→ **Task directions**
Output every line of the material exactly.
── Supplied data ──
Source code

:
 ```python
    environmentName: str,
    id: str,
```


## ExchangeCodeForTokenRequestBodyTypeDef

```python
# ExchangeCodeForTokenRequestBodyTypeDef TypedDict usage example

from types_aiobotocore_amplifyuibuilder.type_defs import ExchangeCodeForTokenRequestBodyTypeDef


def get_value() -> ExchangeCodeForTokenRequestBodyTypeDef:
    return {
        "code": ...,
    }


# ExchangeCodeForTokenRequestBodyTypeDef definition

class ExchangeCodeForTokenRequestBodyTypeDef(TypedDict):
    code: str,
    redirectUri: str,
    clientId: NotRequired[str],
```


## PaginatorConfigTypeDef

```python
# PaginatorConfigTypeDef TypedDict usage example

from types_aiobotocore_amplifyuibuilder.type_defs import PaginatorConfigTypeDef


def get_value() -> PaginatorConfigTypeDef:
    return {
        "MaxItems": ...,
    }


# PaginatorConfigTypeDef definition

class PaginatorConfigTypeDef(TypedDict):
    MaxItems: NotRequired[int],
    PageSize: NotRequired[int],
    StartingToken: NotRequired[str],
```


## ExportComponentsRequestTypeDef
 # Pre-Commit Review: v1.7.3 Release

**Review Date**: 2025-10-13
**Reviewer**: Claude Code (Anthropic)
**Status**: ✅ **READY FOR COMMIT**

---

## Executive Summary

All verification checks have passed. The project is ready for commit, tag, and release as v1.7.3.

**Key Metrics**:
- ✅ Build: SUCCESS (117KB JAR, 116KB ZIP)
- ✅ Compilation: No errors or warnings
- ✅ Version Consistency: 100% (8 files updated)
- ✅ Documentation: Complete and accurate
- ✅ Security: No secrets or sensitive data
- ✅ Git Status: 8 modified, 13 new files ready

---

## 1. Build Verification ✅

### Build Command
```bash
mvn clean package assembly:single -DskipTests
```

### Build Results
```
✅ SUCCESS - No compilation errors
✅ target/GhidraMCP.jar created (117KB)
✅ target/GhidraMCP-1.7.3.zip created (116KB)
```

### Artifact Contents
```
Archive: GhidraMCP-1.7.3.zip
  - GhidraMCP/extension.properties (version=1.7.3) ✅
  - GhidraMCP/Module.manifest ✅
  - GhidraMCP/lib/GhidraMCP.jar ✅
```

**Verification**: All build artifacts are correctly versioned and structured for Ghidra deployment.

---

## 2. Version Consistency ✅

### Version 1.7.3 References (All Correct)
───
→ **Output below**
Source code

:
 ```python
    environmentName: str,
    id: str,
```


## ExchangeCodeForTokenRequestBodyTypeDef

```python
# ExchangeCodeForTokenRequestBodyTypeDef TypedDict usage example

from types_aiobotocore_amplifyuibuilder.type_defs import ExchangeCodeForTokenRequestBodyTypeDef


def get_value() -> ExchangeCodeForTokenRequestBodyTypeDef:
    return {
        "code": ...,
    }


# ExchangeCodeForTokenRequestBodyTypeDef definition

class ExchangeCodeForTokenRequestBodyTypeDef(TypedDict):
    code: str,
    redirectUri: str,
    clientId: NotRequired[str],
```


## PaginatorConfigTypeDef

```python
# PaginatorConfigTypeDef TypedDict usage example

from types_aiobotocore_amplifyuibuilder.type_defs import PaginatorConfigTypeDef


def get_value() -> PaginatorConfigTypeDef:
    return {
        "MaxItems": ...,
    }


# PaginatorConfigTypeDef definition

class PaginatorConfigTypeDef(TypedDict):
    MaxItems: NotRequired[int],
    PageSize: NotRequired[int],
    StartingToken: NotRequired[str],
```


## ExportComponentsRequestTypeDef
 # Pre-Commit Review: v1.7.3 Release

**Review Date**: 2025-10-13
**Reviewer**: Claude Code (Anthropic)
**Status**: ✅ **READY FOR COMMIT**

---

## Executive Summary

All verification checks have passed. The project is ready for commit, tag, and release as v1.7.3.

**Key Metrics**:
- ✅ Build: SUCCESS (117KB JAR, 116KB ZIP)
- ✅ Compilation: No errors or warnings
- ✅ Version Consistency: 100% (8 files updated)
- ✅ Documentation: Complete and accurate
- ✅ Security: No secrets or sensitive data
- ✅ Git Status: 8 modified, 13 new files ready

---

## 1. Build Verification ✅

### Build Command
```bash
mvn clean package assembly:single -DskipTests
```

### Build Results
```
✅ SUCCESS - No compilation errors
✅ target/GhidraMCP.jar created (117KB)
✅ target/GhidraMCP-1.7.3.zip created (116KB)
```

### Artifact Contents
```
Archive: GhidraMCP-1.7.3.zip
  - GhidraMCP/extension.properties (version=1.7.3) ✅
  - GhidraMCP/Module.manifest ✅
  - GhidraMCP/lib/GhidraMCP.jar ✅
```

**Verification**: All build artifacts are correctly versioned and structured for Ghidra deployment.

---

## 2. Version Consistency ✅

### Version 1.7.3 References (All Correct)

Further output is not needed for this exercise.